Texto publicado por Jaime Nelson Arboleda Barrera

El suicida: cuento.

El suicida

Enrique Anderson Imbert (Argentina)

Al pie de la Biblia abierta -donde estaba señalado en rojo el versículo
que lo explicaría todo- alineó las cartas: a su mujer, al juez, a los
amigos. Después bebió el veneno y se acostó.

Nada. A la hora se levantó y miró el frasco. Sí, era el veneno. ¡Estaba
tan seguro! Recargó la dosis y bebió otro vaso. Se acostó de nuevo. Otra
hora. No moría. Entonces disparó su revólver contra la sien. ¿Qué broma
era ésa? Alguien -¿pero quién, cuándo?- alguien le había cambiado el
veneno por agua, las balas por cartuchos de fogueo. Disparó contra la
sien las otras cuatro balas. Inútil. Cerró la Biblia, recogió las cartas
y salió del cuarto en momentos en que el dueño del hotel, mucamos y
curiosos acudían alarmados por el estruendo de los cinco estampidos.

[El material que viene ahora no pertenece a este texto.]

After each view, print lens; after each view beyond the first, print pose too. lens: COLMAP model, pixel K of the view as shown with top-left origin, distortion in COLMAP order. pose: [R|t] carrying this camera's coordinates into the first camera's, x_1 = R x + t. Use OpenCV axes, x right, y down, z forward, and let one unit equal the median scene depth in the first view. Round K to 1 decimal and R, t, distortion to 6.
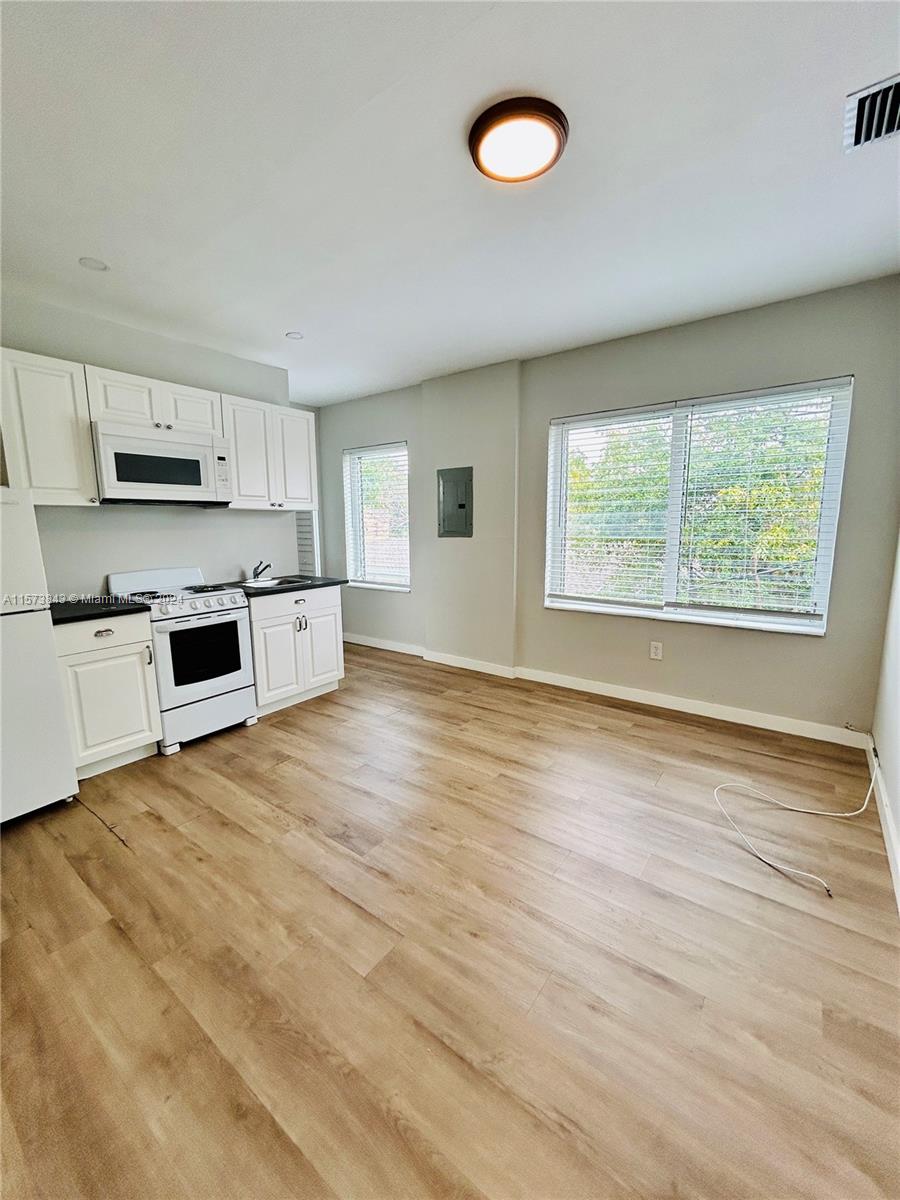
lens RADIAL K [[481.6, 0, 451.6], [0, 481.6, 597.9], [0, 0, 1]] dist [-0.002913, 0.000568]
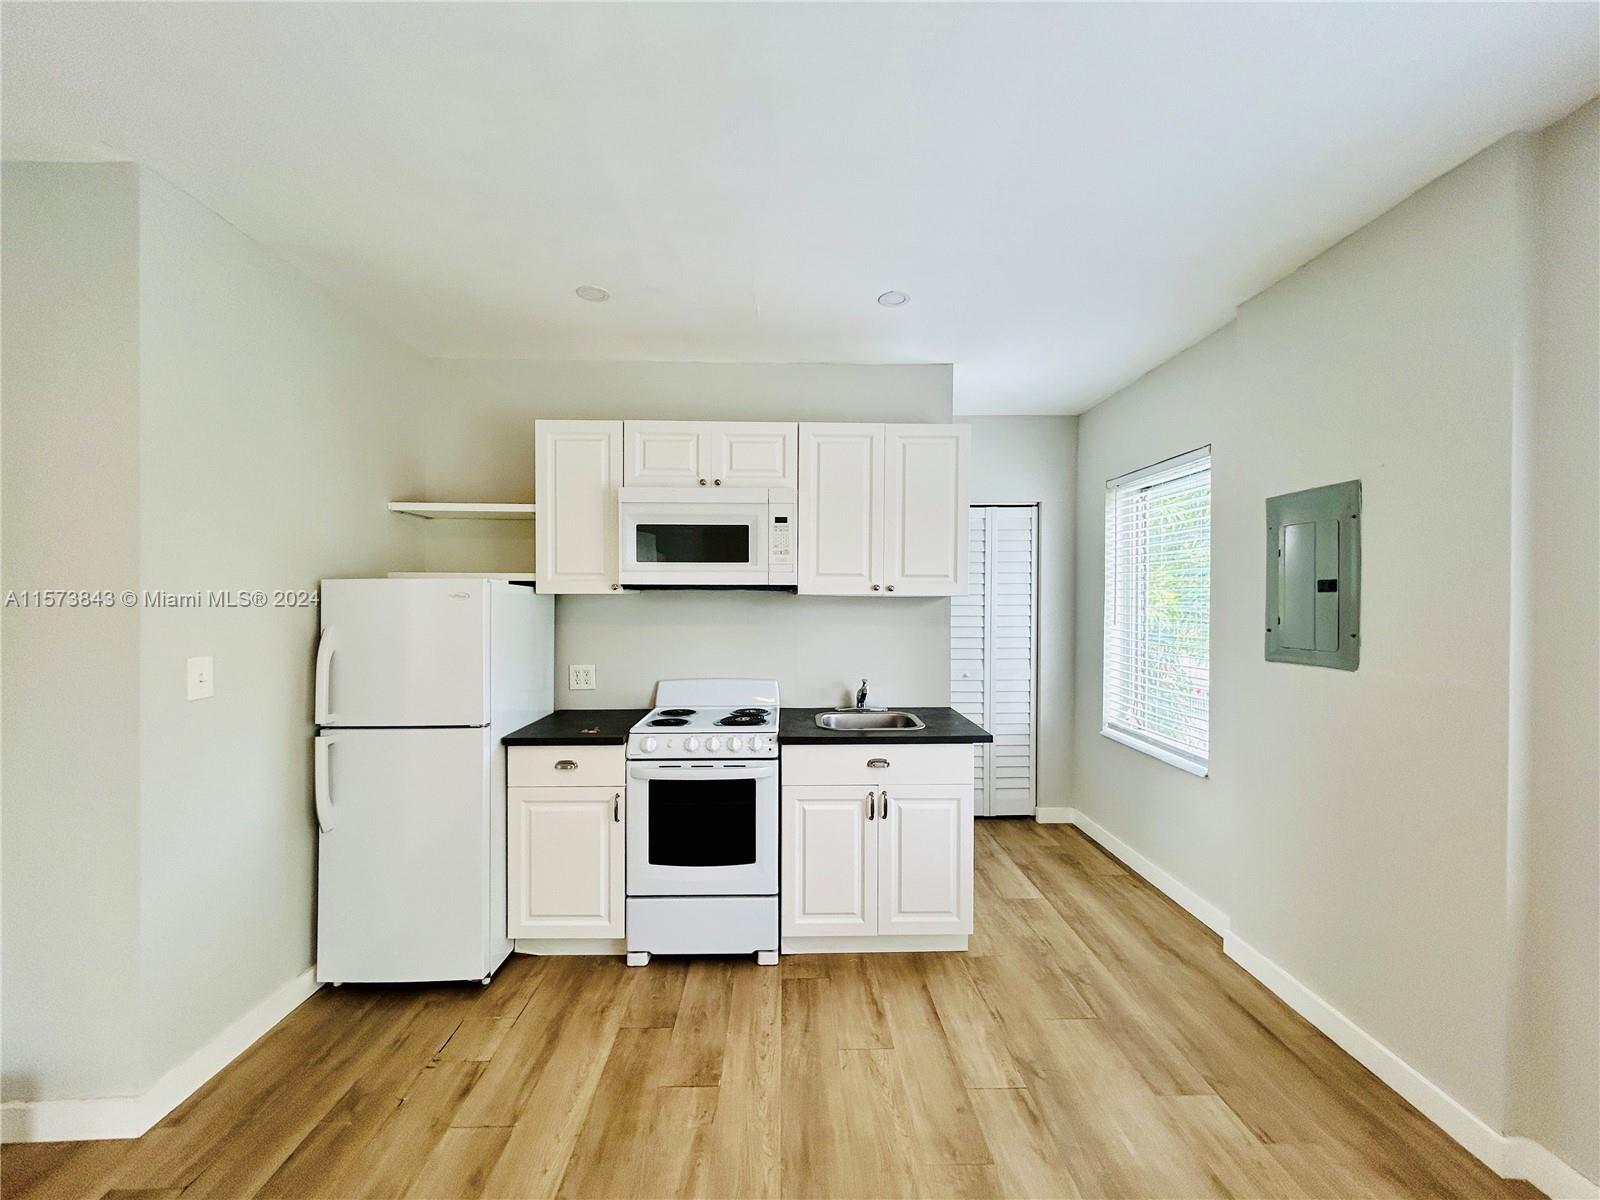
lens RADIAL K [[642.2, 0, 798.7], [0, 642.2, 602.0], [0, 0, 1]] dist [-0.002913, 0.000568]
pose [[0.614381, 0.015933, -0.788849, 0.216045], [-0.129892, 0.988197, -0.081204, -0.112644], [0.778244, 0.152355, 0.609199, 0.507079]]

Al llegar a su casa se encontró con su mujer envenenada y con sus cinco
hijos en el suelo, cada uno con un balazo en la sien.

Tomó la cuchilla de la cocina, se desnudó el vientre y se fue dando
navajazos. La hoja se hundía en las carnes blandas y luego salía limpia
como el agua, y las carnes recobraban su lisitud como el agua después
que le pescan el pez.

Se derramó nafta en la ropa y los fósforos se apagaban chirriando.

Corrió hacia el balcón, y antes de tirarse pudo ver en la calle el
tendal de hombres y mujeres desangrándose por los vientres acuchillados,
entre las llamas de la ciudad incendiada.